| Try it |
For the entries below, copy exactly the line that contains "ENVÍO EN EL DÍA" through the line that contains "ことを意味します。パズルスタックシンボルが機能中に", both ends included, and exclude all pictures.

| Data under study |
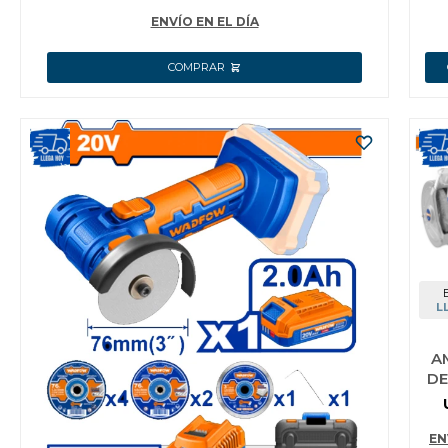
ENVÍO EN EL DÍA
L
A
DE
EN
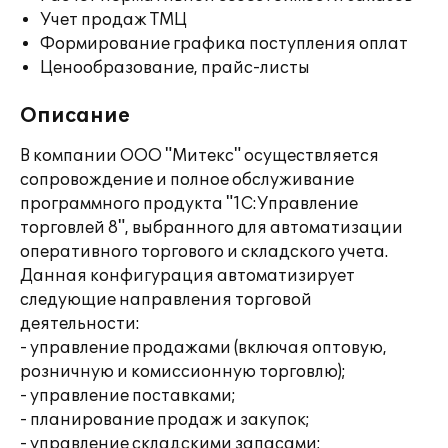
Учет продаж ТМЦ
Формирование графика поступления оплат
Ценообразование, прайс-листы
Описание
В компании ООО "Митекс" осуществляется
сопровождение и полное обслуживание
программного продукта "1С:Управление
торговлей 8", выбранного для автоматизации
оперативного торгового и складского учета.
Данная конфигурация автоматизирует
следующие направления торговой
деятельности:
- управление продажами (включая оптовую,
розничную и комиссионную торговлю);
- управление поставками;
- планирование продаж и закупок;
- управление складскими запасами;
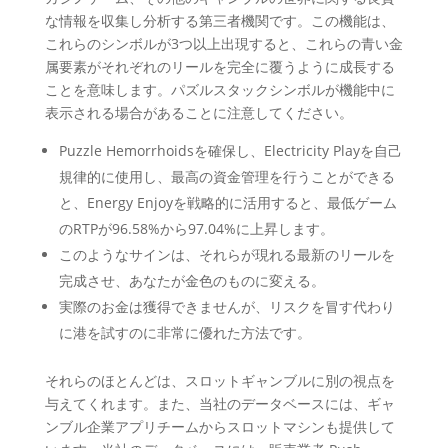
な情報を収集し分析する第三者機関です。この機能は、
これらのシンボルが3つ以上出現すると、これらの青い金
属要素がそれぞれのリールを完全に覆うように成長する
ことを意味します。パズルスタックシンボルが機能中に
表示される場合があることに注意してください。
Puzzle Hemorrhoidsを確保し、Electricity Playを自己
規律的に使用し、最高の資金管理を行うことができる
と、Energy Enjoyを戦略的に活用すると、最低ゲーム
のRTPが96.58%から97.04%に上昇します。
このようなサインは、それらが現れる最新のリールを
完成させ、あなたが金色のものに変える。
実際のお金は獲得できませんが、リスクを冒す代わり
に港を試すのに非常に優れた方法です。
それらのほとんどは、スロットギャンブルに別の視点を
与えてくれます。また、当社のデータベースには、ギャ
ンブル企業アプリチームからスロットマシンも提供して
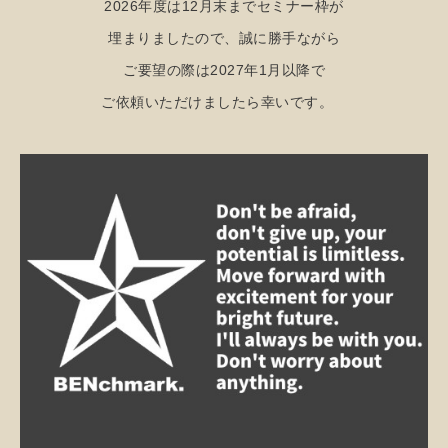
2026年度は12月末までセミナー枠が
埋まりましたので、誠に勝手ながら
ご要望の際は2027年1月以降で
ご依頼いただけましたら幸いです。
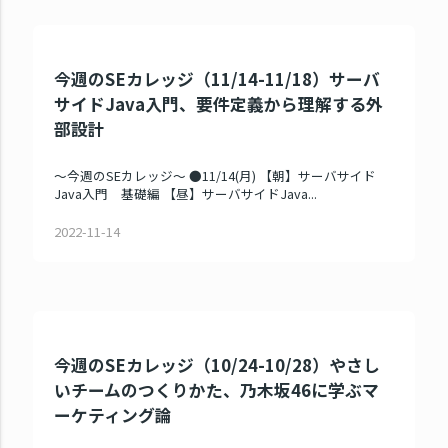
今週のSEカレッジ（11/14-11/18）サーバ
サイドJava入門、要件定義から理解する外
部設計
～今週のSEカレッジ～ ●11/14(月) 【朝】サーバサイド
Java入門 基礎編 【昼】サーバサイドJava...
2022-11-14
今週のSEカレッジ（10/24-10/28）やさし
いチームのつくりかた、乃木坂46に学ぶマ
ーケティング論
...
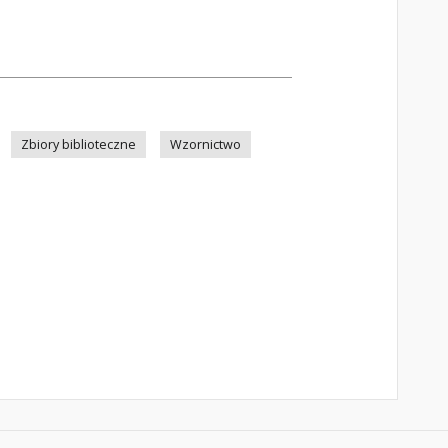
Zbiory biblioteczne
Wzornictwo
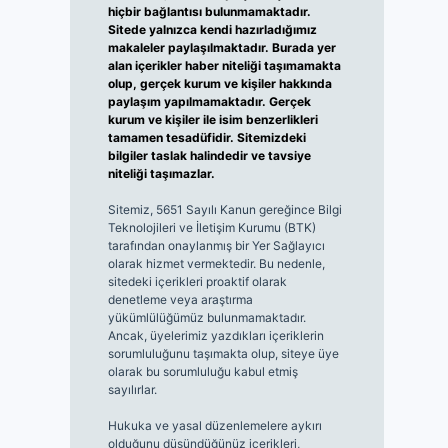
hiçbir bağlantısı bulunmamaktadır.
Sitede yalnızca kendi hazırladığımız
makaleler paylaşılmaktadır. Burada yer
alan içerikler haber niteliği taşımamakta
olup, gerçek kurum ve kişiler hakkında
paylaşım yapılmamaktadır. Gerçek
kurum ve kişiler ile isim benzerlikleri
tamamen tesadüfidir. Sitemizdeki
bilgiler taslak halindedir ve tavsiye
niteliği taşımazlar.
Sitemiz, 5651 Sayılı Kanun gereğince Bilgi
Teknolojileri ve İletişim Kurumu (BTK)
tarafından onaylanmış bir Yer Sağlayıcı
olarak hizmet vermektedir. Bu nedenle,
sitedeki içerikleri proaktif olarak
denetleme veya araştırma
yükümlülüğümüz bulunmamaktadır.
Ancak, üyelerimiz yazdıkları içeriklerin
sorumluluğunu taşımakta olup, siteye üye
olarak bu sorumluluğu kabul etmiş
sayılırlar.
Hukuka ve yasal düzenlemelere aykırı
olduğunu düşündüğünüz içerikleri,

| Answer box |
ENVÍO EN EL DÍA
L
A
DE
EN
Учет продаж ТМЦ
Формирование графика поступления оплат
Ценообразование, прайс-листы
Описание
В компании ООО "Митекс" осуществляется
сопровождение и полное обслуживание
программного продукта "1С:Управление
торговлей 8", выбранного для автоматизации
оперативного торгового и складского учета.
Данная конфигурация автоматизирует
следующие направления торговой
деятельности:
- управление продажами (включая оптовую,
розничную и комиссионную торговлю);
- управление поставками;
- планирование продаж и закупок;
- управление складскими запасами;
な情報を収集し分析する第三者機関です。この機能は、
これらのシンボルが3つ以上出現すると、これらの青い金
属要素がそれぞれのリールを完全に覆うように成長する
ことを意味します。パズルスタックシンボルが機能中に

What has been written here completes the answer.